I'd probably put each customer in separate database, but it's up to you eventually to make a decision for yourself. Hope I've helped some with this.

Merge multiple databases into one

I have a desktop app that clients are using at the moment and each client has access to their own local network database.
My manager has decided that its best to merge these databases and only have one. All clients would then access that one database through a webservice that sits on the cloud. I would like to weight the pros and cons before we go ahead with this decision.
The one option we have is to have a ClientID in each of the tables which will result in each table having a composite key .
I have heard that another option would be to use schemas .Please advise how the schema way would work and is this the best way in comparison to having a composite key in each table.
Thank you.
This is a seriously difficult and time consuming task. You will need to have extensive regression tests already built because the risk of things breaking is huge.

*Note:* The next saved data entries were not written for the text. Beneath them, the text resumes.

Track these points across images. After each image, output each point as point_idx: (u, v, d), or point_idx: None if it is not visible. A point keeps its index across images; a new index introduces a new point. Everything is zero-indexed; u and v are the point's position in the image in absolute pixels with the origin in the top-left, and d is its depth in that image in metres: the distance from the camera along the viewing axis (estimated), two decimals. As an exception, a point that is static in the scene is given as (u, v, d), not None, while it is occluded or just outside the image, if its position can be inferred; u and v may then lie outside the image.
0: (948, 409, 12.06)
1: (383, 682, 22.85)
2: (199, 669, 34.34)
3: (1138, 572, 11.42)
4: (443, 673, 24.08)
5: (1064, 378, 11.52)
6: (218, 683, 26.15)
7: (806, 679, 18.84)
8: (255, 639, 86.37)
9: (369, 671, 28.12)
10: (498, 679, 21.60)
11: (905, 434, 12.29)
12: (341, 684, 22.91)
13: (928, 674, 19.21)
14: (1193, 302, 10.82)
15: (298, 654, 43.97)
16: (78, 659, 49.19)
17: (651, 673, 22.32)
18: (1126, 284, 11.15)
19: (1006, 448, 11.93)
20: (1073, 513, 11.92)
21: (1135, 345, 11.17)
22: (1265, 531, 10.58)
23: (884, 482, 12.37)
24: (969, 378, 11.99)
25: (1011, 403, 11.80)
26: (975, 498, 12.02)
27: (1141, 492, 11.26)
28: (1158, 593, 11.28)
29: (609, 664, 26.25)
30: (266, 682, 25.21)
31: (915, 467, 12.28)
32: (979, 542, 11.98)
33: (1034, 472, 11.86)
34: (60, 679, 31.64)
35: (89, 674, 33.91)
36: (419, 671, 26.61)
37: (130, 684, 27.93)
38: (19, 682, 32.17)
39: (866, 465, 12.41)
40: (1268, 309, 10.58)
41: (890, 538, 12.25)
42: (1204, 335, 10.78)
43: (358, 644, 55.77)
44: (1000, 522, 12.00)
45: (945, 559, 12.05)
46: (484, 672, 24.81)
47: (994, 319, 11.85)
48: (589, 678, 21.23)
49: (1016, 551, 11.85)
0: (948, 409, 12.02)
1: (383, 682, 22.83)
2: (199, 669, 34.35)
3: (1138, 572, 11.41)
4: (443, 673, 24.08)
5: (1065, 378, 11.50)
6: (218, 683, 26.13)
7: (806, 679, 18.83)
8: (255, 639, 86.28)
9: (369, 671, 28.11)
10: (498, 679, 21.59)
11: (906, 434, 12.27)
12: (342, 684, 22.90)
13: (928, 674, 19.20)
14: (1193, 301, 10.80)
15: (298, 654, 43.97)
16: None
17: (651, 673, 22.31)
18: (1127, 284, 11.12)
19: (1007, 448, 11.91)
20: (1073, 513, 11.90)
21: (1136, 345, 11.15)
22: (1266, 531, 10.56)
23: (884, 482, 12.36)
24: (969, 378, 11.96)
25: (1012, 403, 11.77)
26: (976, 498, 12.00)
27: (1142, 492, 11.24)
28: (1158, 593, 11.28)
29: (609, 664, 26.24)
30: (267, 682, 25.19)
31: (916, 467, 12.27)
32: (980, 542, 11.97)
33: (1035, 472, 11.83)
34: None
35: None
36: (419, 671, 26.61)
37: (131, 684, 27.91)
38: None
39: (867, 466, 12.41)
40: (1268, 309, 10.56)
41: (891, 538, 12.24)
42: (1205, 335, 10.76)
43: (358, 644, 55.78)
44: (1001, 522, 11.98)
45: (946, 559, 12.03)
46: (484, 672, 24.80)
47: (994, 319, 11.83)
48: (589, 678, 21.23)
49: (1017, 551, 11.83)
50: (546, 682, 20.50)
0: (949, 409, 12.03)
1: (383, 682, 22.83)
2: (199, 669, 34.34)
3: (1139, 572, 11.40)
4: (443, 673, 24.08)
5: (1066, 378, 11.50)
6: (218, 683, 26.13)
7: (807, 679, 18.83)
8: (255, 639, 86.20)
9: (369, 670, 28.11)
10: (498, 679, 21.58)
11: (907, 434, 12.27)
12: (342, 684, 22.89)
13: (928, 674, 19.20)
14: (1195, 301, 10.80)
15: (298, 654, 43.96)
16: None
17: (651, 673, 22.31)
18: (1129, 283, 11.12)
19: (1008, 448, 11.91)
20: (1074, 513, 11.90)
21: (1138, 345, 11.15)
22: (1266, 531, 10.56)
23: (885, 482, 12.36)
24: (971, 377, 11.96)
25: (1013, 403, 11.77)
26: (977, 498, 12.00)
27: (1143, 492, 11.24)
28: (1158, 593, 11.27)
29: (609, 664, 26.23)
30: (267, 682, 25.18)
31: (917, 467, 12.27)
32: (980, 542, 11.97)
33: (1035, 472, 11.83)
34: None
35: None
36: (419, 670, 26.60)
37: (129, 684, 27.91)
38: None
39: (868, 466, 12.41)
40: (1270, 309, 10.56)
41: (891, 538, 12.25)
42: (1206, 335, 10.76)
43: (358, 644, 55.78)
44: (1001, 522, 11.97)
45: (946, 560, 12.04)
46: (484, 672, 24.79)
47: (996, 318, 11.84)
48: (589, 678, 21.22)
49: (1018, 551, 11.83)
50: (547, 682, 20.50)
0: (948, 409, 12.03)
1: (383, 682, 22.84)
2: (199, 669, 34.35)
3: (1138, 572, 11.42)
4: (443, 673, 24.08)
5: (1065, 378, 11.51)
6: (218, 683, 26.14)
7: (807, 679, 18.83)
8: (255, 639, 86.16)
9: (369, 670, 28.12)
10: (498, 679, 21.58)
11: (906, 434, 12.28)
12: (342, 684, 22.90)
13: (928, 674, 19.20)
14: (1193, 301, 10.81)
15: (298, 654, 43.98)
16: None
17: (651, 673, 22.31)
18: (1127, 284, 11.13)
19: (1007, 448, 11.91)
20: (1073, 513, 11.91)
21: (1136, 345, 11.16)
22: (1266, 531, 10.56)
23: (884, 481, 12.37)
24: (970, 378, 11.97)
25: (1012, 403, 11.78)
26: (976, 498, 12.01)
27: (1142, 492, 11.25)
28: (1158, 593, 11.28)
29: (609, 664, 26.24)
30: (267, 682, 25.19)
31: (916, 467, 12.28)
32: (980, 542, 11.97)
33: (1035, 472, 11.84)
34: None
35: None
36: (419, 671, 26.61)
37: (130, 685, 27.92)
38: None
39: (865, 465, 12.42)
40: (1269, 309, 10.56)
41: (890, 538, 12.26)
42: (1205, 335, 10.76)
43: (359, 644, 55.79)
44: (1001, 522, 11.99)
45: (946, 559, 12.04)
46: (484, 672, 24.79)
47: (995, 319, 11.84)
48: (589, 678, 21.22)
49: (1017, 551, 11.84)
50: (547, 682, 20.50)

Let me tell you a story of a client that had a separate database on a separate suerver that got merged with another database that contained many clients. It took several months to make all the changes to convert the data. Everything looked good and it was pushed to prod. Unfortunately the developer missed one place where client id needed to be referenced (It usually wasn't in the old code since they were the only client on the server). The first day in production a process that sent out emails, sent client proprietary data not only to the client sales reps but to the sales reps of many of their competitors. Of all the places that the change could have been missed, this was the worst possible one. It not only harmed our relationship with the first client but with all the clients that got some other client's info by mistake.
There is also the problem of migrating the data, the project for that alone (without the code changes the application will need) will take months and then you have consider that the clients will be adding data as you go and the final push may run into unexpected hiccups due to new data. You may also have to turn off the odl system for at least a weekend to do the production change.

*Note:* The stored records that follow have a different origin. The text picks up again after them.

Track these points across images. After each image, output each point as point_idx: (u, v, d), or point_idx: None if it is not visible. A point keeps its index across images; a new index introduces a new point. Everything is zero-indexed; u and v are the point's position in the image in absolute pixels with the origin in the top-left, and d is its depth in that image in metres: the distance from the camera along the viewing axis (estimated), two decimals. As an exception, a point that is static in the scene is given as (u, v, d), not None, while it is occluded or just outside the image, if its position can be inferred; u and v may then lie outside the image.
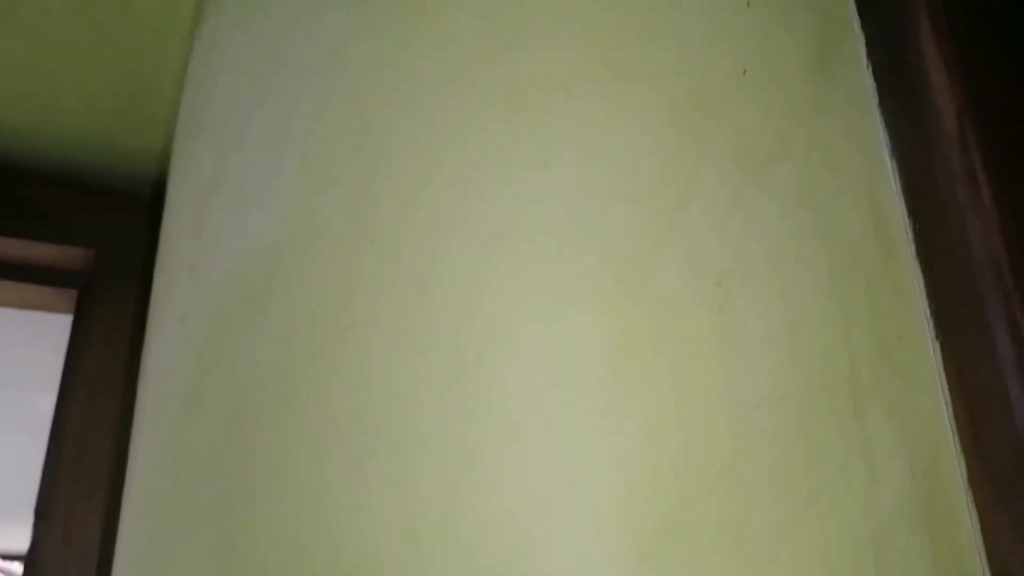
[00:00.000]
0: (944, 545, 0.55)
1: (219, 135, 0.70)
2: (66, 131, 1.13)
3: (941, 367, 0.61)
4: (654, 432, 0.51)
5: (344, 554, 0.50)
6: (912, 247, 0.64)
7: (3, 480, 2.76)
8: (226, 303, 0.65)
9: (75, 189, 1.20)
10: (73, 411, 1.30)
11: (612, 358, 0.53)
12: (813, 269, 0.60)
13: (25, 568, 1.21)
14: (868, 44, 0.71)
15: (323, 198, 0.60)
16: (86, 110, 1.09)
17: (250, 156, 0.65)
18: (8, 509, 3.17)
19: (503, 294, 0.54)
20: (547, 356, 0.53)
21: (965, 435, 0.59)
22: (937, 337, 0.62)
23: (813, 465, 0.53)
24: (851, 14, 0.72)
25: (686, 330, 0.55)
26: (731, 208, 0.59)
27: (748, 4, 0.69)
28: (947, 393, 0.60)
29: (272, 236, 0.63)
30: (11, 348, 2.01)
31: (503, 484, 0.49)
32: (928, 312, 0.63)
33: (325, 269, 0.60)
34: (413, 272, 0.56)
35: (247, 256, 0.64)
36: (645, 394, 0.52)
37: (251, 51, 0.70)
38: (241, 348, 0.63)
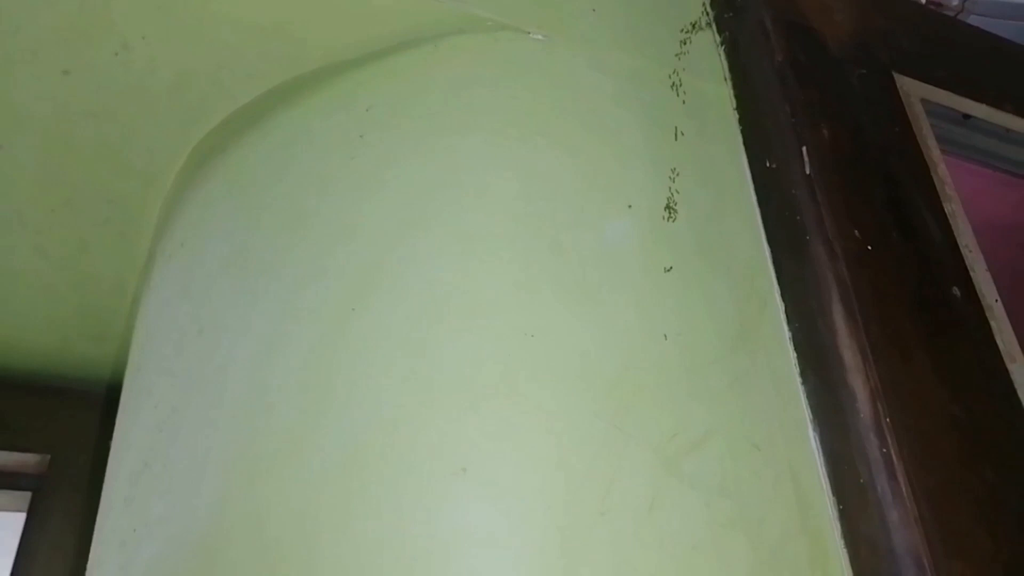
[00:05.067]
0: None
1: (154, 414, 0.71)
2: (25, 344, 1.14)
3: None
4: None
5: None
6: (839, 529, 0.64)
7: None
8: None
9: (31, 395, 1.21)
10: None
11: None
12: (733, 568, 0.59)
13: None
14: (788, 314, 0.72)
15: (245, 502, 0.61)
16: (46, 327, 1.11)
17: (179, 450, 0.66)
18: None
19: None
20: None
21: None
22: (869, 624, 0.61)
23: None
24: (771, 283, 0.74)
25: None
26: (652, 505, 0.60)
27: (667, 271, 0.71)
28: None
29: (196, 531, 0.62)
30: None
31: None
32: (859, 601, 0.62)
33: (248, 568, 0.60)
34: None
35: (172, 545, 0.64)
36: None
37: (189, 328, 0.72)
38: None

Using schemas won't make it any easier as you will then have to adjust the code to hit the correct schema per client. And when you change somethign you wil have to change it for each individual schema, so it tends to make the database much more difficult to maintain.
While I am a great fan of having multiple clients in one database, when you didn't start out that way, it is extremely risky and expensive to change. I would not do it al all unless I had these things:
Code in source control
Extensive Unit and regression tests
Separate dev, QA and prod environments
A process for client UAT testing
Extensive knowledge of how cloud computing and webservices works (everyone I know who has moved stuff to the cloud has had some real gotchas)
A QA department
Six months to one year time frame for the project
At least one senior data analyst on the team.